IT was the amazing moment young and old in Bolton had been waiting for — the near total solar eclipse.

Schoolchildren across the borough were determined to witness the spectacular phenomena with young people coming into Sharples School as early as 7.30am in readiness for Bolton entering the twilight zone. And workers came out of their offices to glimpse what has been described as the best solar eclipse in years.

A solar eclipse takes place when the earth, moon and sun are aligned and the moon's shadow touches the earth's surface.

Telescopes were set up, special glasses were ready and children made their own pinholes cameras and there was excitement as young people gathered to witness when the moon crossed the face of the sun.

Schools also arranged for children to watch it as it unfolded live on monitors and television screens.

Fortunately cloud cover broke enough so they could follow the partial eclipse, which reached its peak at 9.32am covering 90 per cent of the sun.

Sharples School’s young astronomers who were outside waiting for a glimpse of the eclipse teamed up with a school in Spain to watch it happen there first.

Deputy headteacher Mukesh Singadia said:"I was fortunate to see it in 1999 and the whole street were out with their pinhole cameras and we set up to watch that. Now to share it with the children and see their excitement, it has really captured their imagination.”

Mr Singadia said: “I could not sleep the night before. It is quite eerie when it happens.

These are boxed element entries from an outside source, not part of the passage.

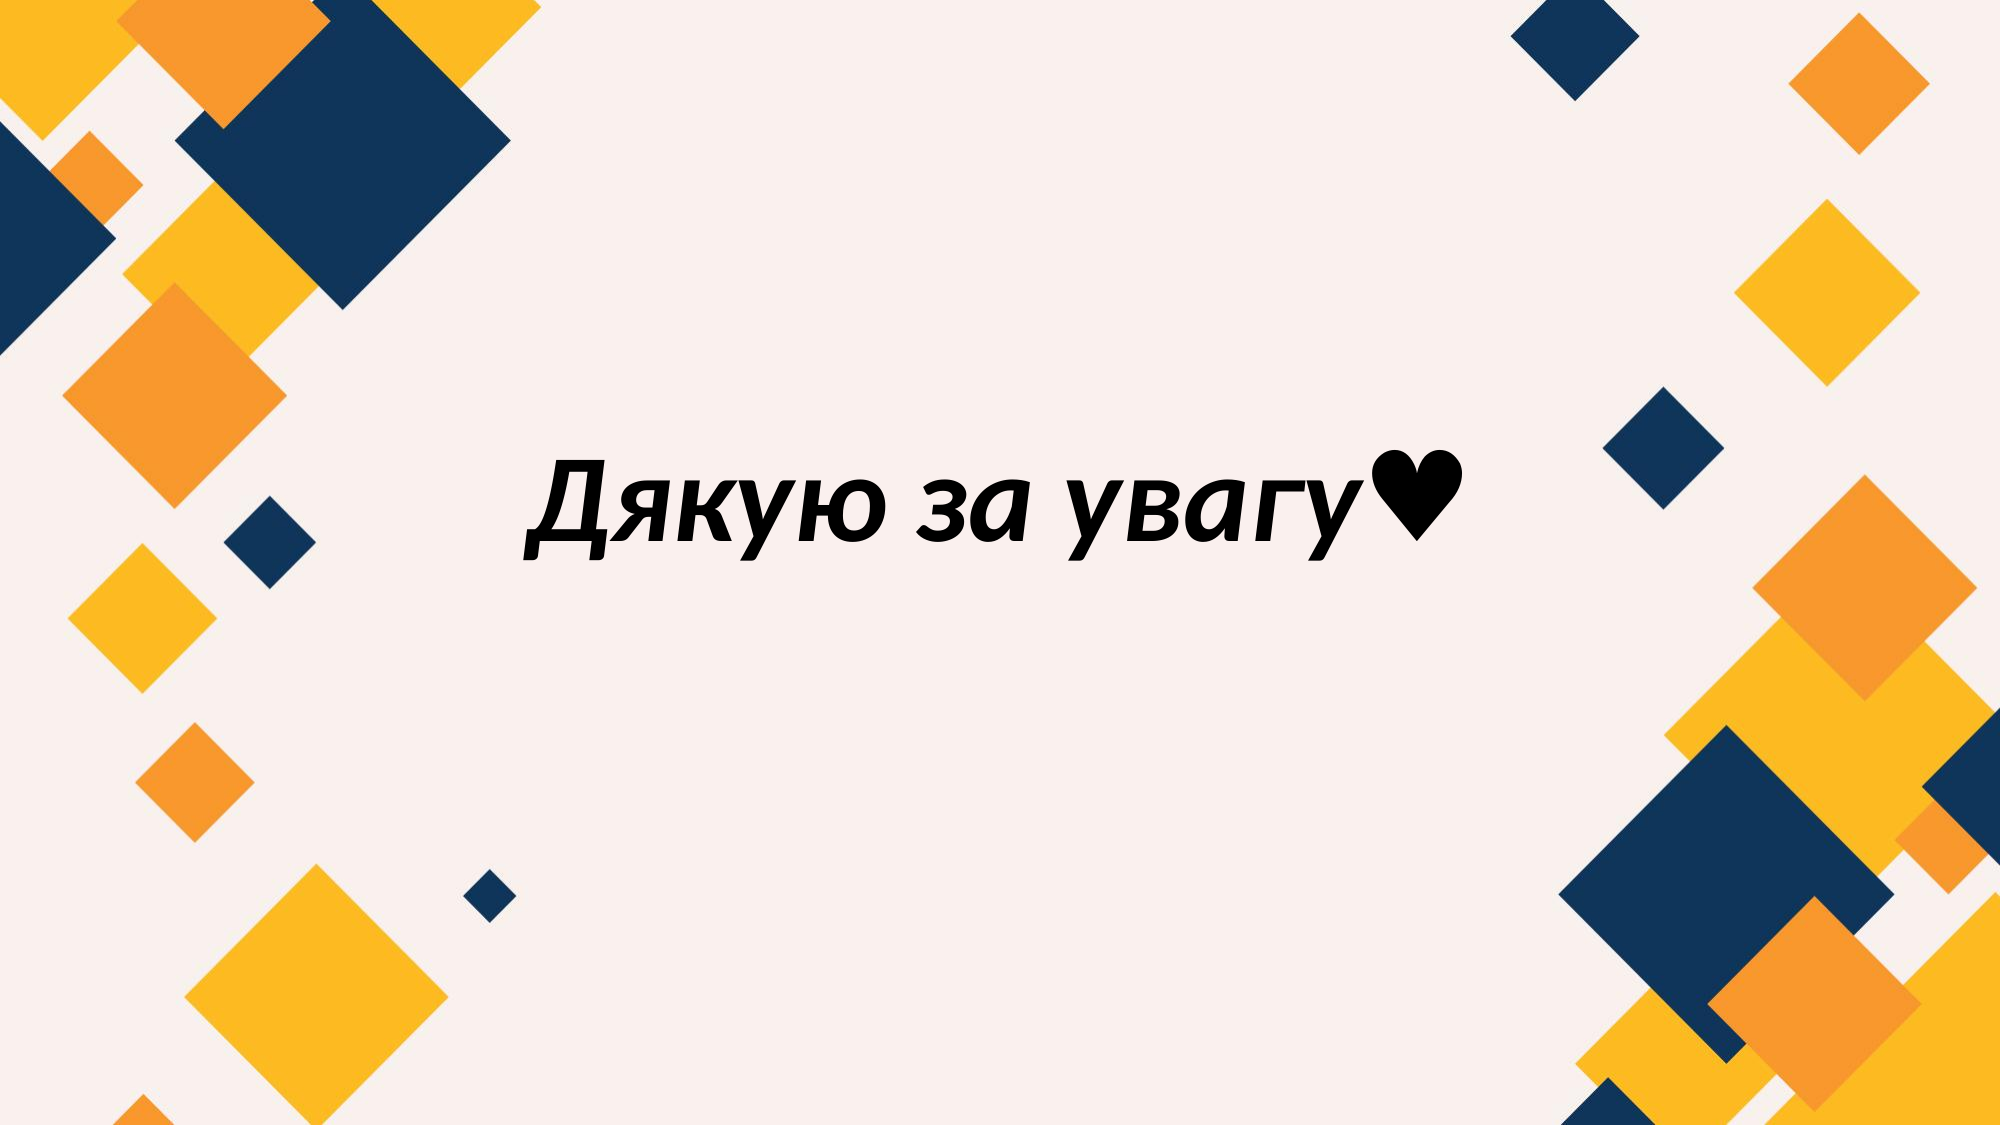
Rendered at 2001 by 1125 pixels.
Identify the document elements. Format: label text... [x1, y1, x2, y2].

picture [0, 0, 2000, 1125]
title Дякую за увагу♥ [249, 184, 1750, 576]
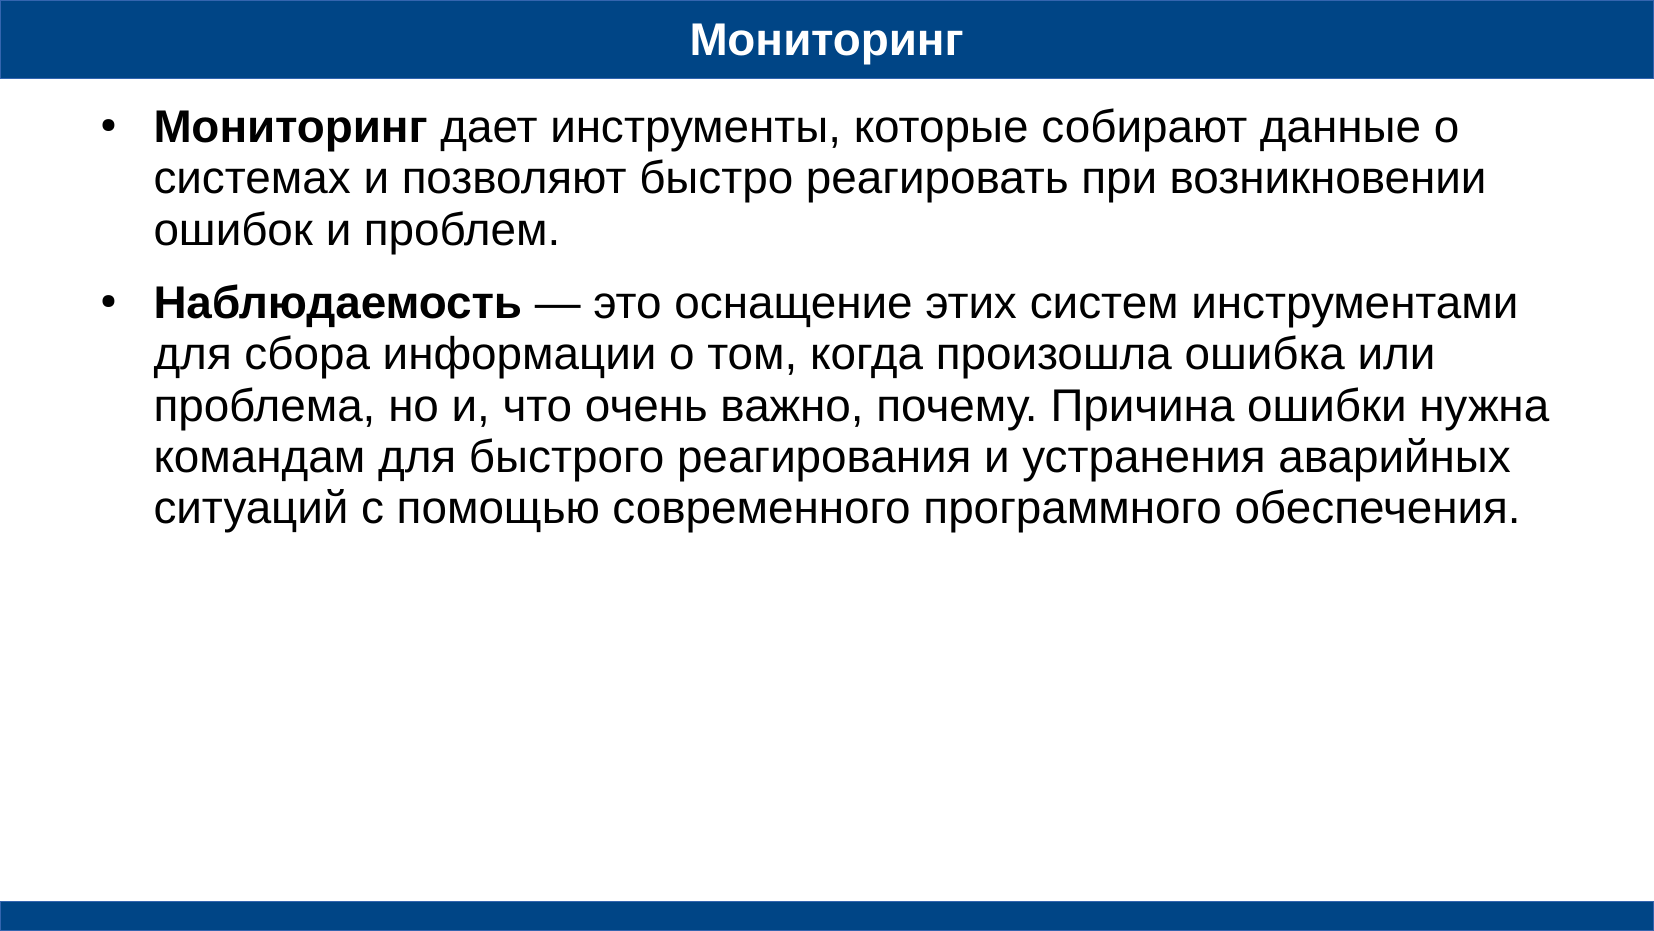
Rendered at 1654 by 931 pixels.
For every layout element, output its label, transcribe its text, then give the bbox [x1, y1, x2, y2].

“The next time they see something of this magnitude will be in September, 23, 2090. The children have bee so excited, and are fortunate to witness this it so they can tell their children.”

Young astronomer Dylan Hankinson, aged 10, who attends The Oaks who was at Sharples School for the rare event said: “It was brilliant.

“I was stunned when I saw it, it is the best thing we have done in astronomy.”

Sharples School pupil Yasmin Lomas, aged 14, added: “It was amazing to see something like that. It was really exciting and brilliant to be part of it.

“You could feel the cold when it started. I took a photograph using the telescope and will share it on Facebook.”

Aftab Khan, aged 15, added: “I will never forget this, I will be telling my children!

“I feel so privileged that the school has given us this opportunity and the equipment to witness it.”

Headteacher Rachel Quesnel added: “We are thrilled that so many young people enjoyed it.

“They came in so early to get everything prepared.”

Every single child at Gaskell Primary School was issued with a pair of special glasses so they could watch the partial solar eclipse safely.

Emily Kirk, headteacher, said: “The children have been so excited about and so have the staff.

“When it started there was hush around the playground and then sounds of ‘wow’.

“This is a life experience for them and something they will remember.”

Sabah Khan, aged nine, added: “It was so bright and then dark. It was good seeing the moon in the day, because it does not normally happen.

“I was very excited when it happen because it is a new thing for all of use – I will remember this for ever.”

Abdullah Shaheen, aged six, added: “Seeing the eclipse was really exciting, it went dark and cold when it happened.

“I will be telling everybody about what I have seen.”

Bolton School in partnership with the Ogden Trust live cast the partial solar eclipse from the roof of the Turret Library.

One of the best vantage points was in South Gloucestershire, where amateur astronomer Ralph Wilkins described the "eerie" feeling as a chilly gloom descended and shadows sharpened.

Elsewhere there were reports of birds "going crazy" and flocking to trees, confused by the fading light.

Public Health England said that after the 1999 eclipse around 70 people reported loss of vision, half of them reporting issues within 48 hours due to looking at the sun. Despite the cloud, the eclipse was expected to have a significant impact on the National Grid with a predicted loss of 850 megawatts of solar power from the electricity supply network.